*** Provided material ***

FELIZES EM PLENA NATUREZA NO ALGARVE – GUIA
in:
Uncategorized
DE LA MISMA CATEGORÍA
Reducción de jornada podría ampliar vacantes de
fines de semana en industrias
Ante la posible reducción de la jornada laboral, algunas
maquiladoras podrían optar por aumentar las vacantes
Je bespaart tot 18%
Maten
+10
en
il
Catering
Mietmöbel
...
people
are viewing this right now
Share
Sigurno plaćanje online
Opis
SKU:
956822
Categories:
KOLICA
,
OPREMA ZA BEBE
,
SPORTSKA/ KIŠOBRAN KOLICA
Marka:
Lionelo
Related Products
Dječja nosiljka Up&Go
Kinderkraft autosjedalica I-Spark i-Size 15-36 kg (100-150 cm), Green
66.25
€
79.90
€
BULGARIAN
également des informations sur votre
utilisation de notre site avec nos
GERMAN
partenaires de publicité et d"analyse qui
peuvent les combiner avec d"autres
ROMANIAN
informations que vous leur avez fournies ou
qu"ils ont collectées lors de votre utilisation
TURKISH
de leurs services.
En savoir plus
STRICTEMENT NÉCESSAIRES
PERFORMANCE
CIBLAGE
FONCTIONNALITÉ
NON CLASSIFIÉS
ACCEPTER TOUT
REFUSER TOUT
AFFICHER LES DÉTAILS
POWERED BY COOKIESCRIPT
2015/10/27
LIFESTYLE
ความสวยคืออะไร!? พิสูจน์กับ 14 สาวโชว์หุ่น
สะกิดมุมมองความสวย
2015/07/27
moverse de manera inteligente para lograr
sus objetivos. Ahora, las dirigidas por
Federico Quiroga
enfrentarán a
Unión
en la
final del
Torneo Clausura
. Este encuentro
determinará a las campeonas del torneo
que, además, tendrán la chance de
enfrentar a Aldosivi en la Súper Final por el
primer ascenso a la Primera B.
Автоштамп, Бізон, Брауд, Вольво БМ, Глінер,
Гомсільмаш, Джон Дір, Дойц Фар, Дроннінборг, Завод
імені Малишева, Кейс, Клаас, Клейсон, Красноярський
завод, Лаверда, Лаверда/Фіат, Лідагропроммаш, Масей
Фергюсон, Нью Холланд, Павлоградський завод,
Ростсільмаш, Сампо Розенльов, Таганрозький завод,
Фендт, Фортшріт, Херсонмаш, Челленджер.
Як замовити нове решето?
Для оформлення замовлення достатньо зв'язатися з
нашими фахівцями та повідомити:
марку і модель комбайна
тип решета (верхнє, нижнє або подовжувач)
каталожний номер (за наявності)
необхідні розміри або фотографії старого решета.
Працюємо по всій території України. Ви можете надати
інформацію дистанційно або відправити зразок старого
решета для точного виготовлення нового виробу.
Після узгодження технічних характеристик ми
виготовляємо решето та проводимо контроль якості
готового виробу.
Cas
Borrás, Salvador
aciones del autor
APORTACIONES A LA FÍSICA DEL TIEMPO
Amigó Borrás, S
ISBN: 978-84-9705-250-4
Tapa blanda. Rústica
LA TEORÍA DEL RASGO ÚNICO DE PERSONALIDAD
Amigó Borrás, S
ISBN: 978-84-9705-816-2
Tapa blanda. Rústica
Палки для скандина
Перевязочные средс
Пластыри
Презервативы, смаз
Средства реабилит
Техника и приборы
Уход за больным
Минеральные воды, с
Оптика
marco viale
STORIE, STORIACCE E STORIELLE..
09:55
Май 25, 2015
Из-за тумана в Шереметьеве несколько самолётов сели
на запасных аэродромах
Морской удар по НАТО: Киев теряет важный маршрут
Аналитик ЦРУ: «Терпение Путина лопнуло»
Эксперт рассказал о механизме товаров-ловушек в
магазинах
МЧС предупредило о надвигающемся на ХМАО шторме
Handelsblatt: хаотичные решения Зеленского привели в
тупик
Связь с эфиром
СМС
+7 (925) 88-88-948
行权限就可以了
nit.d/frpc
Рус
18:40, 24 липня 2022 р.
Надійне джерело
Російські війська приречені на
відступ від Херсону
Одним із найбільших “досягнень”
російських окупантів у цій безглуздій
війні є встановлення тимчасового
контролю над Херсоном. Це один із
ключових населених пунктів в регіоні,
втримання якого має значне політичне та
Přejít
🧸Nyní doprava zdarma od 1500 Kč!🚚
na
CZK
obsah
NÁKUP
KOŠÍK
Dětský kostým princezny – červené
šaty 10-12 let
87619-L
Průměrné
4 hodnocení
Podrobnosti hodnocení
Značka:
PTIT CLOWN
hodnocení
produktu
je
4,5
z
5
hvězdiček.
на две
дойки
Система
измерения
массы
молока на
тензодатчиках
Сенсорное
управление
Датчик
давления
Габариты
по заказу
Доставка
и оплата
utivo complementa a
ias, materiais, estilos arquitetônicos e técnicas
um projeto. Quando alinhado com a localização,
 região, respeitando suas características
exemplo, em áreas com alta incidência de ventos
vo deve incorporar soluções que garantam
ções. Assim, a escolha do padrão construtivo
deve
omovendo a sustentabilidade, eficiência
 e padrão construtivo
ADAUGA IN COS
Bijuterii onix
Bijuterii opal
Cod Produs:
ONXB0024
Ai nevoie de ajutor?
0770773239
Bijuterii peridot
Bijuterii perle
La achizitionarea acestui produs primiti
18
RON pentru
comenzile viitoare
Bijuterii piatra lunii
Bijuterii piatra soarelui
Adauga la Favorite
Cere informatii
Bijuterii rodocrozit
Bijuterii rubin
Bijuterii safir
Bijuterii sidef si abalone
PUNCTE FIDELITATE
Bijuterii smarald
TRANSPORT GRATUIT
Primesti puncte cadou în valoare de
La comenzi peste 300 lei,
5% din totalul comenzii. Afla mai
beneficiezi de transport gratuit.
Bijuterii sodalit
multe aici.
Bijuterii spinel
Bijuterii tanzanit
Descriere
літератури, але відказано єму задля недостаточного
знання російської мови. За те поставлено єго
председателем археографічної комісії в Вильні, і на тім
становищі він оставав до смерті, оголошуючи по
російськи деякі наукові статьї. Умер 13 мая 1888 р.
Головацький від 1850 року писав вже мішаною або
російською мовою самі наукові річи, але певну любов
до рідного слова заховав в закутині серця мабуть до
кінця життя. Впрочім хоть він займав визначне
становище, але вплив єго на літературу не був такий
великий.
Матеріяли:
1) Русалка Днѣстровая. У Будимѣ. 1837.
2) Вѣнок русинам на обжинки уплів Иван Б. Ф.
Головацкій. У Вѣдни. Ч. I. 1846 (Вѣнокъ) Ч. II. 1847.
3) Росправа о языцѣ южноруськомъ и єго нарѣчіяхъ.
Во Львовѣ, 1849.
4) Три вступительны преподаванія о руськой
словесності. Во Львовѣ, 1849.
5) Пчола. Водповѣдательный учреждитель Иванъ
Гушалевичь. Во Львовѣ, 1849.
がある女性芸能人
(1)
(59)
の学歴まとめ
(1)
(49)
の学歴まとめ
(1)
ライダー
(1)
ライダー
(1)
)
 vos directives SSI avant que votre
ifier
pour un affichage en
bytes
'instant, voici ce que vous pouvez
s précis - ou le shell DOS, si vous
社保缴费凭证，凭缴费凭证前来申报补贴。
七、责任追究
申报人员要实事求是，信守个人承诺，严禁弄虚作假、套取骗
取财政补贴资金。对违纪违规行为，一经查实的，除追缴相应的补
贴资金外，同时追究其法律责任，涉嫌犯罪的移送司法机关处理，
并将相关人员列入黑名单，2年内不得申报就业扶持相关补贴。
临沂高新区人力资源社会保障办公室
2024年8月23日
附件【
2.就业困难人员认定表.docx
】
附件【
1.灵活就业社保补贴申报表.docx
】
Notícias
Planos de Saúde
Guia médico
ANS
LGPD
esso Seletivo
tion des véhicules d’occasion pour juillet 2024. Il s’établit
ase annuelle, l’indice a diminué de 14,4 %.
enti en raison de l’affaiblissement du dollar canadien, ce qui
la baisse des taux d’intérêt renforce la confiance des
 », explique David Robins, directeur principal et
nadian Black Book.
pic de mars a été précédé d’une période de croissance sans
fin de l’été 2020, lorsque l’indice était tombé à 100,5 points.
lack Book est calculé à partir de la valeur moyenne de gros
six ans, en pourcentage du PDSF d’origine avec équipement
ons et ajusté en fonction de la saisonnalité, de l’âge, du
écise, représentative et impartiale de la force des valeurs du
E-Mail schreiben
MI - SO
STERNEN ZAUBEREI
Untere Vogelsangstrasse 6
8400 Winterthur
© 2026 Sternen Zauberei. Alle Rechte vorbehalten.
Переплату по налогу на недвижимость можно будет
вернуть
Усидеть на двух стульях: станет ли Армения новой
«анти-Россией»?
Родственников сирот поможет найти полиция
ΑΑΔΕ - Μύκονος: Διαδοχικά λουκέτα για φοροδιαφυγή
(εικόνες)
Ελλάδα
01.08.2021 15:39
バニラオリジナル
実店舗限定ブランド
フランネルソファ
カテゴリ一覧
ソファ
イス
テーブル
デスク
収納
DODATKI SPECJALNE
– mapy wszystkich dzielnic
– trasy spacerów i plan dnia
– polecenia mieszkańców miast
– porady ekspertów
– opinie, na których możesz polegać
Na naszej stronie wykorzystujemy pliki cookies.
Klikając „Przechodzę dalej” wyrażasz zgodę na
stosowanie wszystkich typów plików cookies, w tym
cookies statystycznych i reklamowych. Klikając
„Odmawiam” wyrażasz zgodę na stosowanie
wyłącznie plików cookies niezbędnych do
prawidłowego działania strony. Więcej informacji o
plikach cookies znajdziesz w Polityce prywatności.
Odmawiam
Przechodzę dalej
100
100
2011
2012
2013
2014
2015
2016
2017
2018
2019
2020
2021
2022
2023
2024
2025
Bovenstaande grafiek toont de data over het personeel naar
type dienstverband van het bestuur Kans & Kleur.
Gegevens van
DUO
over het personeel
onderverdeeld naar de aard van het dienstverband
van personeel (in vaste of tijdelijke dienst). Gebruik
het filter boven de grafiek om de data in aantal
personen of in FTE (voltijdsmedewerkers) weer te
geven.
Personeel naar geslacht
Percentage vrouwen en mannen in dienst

*** End of Provided material ***

> [Directive]: Where in the listing does the string "старого" appear? Copy every line that has it.

> [Solution to this exercise]:
необхідні розміри або фотографії старого решета.
інформацію дистанційно або відправити зразок старого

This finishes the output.